▶ DATA SHOWN:
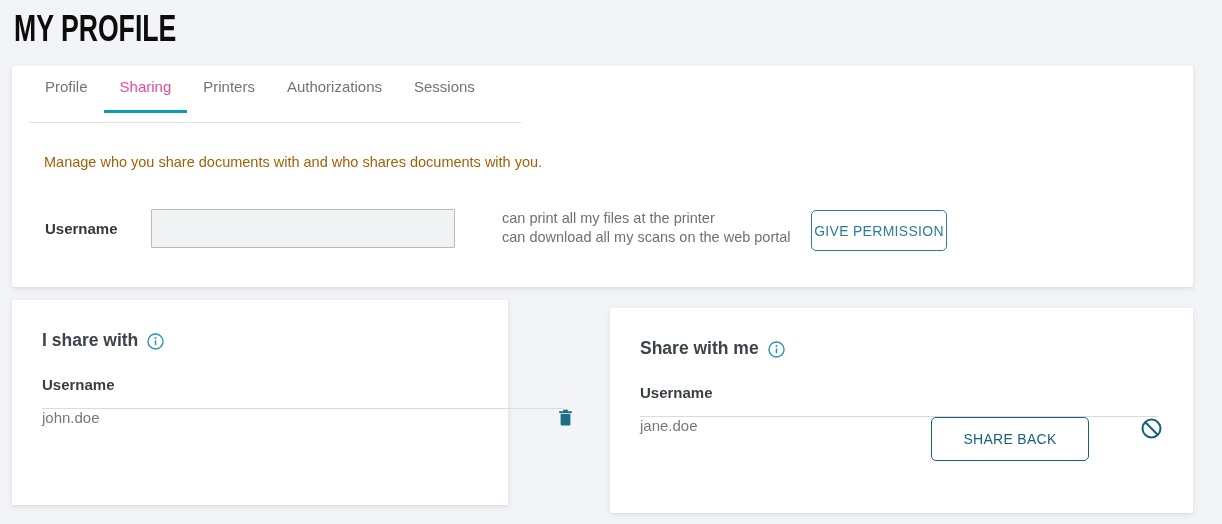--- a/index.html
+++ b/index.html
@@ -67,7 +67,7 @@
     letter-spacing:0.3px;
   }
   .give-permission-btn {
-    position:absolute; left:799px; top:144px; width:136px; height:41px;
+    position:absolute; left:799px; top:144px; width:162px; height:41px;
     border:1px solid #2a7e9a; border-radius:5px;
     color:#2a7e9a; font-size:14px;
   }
==
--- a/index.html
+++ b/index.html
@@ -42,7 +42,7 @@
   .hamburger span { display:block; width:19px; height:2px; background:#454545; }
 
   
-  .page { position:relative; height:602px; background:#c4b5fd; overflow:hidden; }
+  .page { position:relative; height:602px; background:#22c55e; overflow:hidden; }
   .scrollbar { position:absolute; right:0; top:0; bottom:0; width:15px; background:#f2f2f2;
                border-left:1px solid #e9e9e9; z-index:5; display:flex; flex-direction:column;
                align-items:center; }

▶ EXERCISE DIRECTIONS: Wherever the word "position" occurs in a line of the listing, copy that line.

▶ ANSWER SECTION:
-    position:absolute; left:799px; top:144px; width:136px; height:41px;
+    position:absolute; left:799px; top:144px; width:162px; height:41px;
-  .page { position:relative; height:602px; background:#c4b5fd; overflow:hidden; }
+  .page { position:relative; height:602px; background:#22c55e; overflow:hidden; }
   .scrollbar { position:absolute; right:0; top:0; bottom:0; width:15px; background:#f2f2f2;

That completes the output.